Russert’s physician, Michael Newman, said cholesterol plaque ruptured in an artery, causing sudden coronary thrombosis.
Even if Tim were a workaholic or over worked man, that alone I don’t think would have caused him to have a heart attack. Burning the candle at both ends however, missing sleep, over doing the coffee, and taking meds is a dangerous (and in Tim’s case deadly) combination.
Nearly 100,000 Americans are killed each year by FDA-approved pharmaceuticals, according to the American Medical Association. Few of these deaths are reported as being caused by pharmaceuticals. That would hinder the profit margins of the FDA and the pharmaceutical industry. Instead the compliant media simply and quickly reports that the victim died of whatever biological malfunction was most noticeable at the time of death.
Beyond the fact Tim died of a “heart attack” it would be instructive to know what biological tipping point caused Russert’s heart failure could. I dare to say the meds Tim was taking very likely could have exacerbated and caused his heart attack.
Pharmaceuticals do not make anyone healthy, nor do they solve health problems.

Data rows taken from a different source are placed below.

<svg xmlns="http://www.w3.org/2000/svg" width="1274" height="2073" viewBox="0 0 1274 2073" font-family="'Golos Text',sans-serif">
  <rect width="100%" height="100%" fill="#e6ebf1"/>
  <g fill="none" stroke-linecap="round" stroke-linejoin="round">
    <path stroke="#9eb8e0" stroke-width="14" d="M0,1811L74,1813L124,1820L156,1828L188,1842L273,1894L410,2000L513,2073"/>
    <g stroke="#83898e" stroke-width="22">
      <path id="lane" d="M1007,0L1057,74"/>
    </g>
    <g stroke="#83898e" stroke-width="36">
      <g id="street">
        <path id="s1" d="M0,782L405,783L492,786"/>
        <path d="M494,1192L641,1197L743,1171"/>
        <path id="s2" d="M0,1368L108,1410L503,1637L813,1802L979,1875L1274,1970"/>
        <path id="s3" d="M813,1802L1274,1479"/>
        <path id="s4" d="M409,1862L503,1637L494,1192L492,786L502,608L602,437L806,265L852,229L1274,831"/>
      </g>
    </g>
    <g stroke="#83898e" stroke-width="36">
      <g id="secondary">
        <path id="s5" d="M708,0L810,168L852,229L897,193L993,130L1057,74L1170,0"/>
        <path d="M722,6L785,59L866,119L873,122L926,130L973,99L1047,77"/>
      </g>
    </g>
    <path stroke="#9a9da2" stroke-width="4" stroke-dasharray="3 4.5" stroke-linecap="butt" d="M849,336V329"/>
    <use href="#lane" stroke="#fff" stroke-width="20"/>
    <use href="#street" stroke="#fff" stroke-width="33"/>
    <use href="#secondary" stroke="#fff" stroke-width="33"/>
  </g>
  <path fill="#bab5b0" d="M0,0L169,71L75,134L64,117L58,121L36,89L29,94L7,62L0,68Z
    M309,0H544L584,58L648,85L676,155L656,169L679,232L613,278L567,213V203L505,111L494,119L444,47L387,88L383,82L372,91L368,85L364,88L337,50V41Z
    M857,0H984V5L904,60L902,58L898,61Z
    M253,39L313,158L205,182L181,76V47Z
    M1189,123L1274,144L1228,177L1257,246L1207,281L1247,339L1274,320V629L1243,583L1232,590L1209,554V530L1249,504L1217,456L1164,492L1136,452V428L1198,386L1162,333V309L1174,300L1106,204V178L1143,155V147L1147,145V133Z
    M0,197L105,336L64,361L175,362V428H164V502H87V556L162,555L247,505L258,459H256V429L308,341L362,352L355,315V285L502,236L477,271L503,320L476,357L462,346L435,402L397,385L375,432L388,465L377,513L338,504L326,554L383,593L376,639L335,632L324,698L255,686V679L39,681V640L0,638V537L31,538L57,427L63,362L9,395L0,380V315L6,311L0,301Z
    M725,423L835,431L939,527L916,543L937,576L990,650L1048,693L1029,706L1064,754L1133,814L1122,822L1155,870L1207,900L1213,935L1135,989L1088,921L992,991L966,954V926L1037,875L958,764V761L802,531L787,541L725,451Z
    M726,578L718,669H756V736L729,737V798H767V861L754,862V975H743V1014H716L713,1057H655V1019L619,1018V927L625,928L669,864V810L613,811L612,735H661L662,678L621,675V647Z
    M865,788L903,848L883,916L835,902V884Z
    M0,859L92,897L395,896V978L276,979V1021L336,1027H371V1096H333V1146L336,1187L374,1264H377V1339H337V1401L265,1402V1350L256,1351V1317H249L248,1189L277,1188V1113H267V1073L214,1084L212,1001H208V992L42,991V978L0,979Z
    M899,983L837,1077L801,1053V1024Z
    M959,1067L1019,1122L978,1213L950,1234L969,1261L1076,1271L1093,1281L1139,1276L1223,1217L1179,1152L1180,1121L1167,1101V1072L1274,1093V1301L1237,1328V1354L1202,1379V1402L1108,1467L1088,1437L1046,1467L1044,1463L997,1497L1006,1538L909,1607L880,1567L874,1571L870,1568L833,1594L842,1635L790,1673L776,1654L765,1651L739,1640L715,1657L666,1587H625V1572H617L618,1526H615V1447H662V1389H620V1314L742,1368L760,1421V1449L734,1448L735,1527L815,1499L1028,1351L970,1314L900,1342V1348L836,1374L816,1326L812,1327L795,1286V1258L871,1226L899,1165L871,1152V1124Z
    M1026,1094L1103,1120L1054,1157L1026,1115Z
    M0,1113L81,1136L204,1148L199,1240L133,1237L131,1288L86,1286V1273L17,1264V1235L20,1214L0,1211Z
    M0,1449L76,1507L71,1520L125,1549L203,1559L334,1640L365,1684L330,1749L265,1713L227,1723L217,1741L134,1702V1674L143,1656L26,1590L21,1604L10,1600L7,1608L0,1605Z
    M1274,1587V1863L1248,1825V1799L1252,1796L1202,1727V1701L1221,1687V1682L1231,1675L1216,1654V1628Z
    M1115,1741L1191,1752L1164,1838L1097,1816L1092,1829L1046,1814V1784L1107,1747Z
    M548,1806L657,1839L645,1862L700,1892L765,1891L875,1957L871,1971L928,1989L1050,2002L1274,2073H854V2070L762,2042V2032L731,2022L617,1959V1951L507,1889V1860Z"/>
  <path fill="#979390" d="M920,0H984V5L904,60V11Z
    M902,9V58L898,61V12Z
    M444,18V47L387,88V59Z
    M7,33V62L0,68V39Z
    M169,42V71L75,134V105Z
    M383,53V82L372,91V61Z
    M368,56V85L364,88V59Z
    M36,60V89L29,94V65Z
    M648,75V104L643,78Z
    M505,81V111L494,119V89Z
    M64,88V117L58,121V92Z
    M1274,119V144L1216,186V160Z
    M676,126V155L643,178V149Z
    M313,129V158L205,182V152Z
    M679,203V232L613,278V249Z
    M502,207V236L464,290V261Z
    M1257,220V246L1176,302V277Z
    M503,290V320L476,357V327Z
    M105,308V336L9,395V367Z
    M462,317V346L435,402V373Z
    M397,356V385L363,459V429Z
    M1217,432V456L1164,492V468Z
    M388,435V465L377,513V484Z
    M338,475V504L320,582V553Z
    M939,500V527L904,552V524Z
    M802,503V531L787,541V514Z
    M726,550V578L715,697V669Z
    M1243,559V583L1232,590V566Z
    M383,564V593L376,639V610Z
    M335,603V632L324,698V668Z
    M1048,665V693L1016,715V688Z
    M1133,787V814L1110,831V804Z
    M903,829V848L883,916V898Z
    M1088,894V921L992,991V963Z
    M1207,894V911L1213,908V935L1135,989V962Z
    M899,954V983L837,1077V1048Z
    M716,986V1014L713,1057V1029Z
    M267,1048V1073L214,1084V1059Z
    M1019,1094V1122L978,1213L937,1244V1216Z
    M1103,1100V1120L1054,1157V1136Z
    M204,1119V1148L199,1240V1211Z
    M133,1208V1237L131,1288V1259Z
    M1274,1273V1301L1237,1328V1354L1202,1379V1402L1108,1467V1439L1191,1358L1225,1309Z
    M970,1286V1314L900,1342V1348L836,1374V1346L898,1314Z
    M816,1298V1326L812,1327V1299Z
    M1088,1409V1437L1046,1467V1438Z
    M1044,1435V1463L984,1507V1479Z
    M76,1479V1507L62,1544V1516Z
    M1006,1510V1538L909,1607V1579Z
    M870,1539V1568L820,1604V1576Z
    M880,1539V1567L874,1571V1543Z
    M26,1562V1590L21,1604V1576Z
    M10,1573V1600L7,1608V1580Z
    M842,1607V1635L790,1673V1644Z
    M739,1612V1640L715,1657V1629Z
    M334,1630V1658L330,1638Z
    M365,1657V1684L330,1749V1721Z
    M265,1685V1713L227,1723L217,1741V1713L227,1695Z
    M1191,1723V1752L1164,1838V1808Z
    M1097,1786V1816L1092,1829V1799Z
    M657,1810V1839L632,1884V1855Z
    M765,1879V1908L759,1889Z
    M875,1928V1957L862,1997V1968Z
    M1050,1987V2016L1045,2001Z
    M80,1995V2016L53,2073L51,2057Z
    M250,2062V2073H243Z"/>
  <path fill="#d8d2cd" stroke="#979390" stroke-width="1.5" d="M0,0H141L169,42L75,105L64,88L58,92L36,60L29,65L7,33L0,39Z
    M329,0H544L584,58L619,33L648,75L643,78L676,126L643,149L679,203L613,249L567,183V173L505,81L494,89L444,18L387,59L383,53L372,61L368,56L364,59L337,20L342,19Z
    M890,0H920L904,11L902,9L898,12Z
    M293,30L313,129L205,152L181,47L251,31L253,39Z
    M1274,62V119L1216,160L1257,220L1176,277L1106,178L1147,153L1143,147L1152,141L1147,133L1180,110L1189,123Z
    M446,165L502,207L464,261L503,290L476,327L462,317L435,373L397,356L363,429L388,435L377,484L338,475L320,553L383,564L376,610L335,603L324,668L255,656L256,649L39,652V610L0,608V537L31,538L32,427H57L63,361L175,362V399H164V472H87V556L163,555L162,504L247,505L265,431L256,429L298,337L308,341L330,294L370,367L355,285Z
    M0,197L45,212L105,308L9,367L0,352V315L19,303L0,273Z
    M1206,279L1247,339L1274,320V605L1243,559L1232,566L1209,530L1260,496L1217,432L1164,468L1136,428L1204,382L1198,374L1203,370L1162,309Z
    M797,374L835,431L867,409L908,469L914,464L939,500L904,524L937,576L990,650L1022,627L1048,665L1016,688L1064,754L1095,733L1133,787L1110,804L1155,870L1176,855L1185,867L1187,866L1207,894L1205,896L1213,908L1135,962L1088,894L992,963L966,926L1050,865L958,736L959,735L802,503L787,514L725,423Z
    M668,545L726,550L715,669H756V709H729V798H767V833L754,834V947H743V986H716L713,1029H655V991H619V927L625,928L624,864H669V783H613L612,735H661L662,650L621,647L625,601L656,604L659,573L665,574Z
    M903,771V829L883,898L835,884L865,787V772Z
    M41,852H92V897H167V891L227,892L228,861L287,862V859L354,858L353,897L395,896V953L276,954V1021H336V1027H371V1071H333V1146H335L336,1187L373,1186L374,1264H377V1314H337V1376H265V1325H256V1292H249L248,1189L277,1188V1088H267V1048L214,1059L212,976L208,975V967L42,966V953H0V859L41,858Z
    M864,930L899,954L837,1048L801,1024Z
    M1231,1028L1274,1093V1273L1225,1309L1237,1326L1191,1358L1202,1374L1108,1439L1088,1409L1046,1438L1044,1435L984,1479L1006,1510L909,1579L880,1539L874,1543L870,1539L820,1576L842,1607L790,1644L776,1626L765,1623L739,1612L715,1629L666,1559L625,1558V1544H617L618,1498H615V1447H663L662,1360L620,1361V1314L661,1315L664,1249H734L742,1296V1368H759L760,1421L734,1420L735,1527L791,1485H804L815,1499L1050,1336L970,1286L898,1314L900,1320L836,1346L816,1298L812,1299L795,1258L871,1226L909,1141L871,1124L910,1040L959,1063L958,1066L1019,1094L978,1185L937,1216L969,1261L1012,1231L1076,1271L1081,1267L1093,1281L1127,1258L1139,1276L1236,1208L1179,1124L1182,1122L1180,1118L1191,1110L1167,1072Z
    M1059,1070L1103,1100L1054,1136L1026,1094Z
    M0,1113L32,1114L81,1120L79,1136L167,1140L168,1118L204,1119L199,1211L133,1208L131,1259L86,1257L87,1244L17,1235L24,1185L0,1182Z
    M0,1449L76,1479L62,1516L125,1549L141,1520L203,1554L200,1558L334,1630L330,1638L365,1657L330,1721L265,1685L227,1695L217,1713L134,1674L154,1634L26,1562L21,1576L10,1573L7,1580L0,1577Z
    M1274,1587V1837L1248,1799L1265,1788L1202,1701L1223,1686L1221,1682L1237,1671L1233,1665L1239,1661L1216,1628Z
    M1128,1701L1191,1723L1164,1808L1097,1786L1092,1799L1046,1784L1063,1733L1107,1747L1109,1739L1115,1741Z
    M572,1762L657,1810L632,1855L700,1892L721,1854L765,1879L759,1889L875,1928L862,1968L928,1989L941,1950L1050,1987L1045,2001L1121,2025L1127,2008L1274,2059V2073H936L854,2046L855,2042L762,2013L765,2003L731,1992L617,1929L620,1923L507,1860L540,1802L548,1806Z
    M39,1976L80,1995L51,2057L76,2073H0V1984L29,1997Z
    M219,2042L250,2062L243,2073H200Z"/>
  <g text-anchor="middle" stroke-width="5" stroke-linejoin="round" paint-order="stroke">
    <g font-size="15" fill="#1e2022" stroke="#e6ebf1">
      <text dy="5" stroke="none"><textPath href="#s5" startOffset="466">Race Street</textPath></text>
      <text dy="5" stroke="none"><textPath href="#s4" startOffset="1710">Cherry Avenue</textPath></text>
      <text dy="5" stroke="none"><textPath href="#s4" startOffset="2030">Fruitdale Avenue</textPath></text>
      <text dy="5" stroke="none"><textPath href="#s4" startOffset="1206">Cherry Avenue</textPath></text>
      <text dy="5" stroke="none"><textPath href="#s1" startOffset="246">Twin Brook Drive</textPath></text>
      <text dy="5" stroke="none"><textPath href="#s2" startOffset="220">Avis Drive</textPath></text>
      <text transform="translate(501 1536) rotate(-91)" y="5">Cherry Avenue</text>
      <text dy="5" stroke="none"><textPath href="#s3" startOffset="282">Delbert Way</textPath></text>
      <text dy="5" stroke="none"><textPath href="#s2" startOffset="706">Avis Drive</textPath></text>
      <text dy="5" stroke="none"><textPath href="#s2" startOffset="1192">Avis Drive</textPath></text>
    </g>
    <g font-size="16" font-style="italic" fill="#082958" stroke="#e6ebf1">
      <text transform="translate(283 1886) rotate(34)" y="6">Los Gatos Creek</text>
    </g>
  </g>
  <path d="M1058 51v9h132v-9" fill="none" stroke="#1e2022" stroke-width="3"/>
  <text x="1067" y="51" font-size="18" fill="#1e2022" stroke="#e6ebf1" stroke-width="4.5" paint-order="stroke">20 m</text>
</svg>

Drugs don’t cure disease necessarily as much as they control its symptoms. It is up to we the consumers to realize that we must be proactive in altering our lifestyle to ensure a cure that lasts. Otherwise we have no more than an illusion of health created by the drugs we take.
Most importantly we all need proper rest, sleep, exercise, and to eliminate medication that weakens our immune system altogether. As we are more proactive, even us type A personalities, we can proactively care for ourselves and eliminate harmful and deadly drugs.
The irony is we who are most driven to be productive, work, produce, and get results on the job often neglect our families who love us and our health that sustains us. Tim wisely cared for and wholeheartedly affectionately attended to his family. His health however seems to have been a bit neglected. For that we are saddened at the loss of such a great man.
In closing I read how Russert said that his father, a sanitation worker who never finished high school, “worked two jobs all his life so his four kids could go to Catholic school, and those schools changed my life.”
Russert knew sacrifice and was the beneficiary of his father’s hard work and sacrificial life. Tim gave his family, country, and the world his show no less. He will be greatly missed and always loved.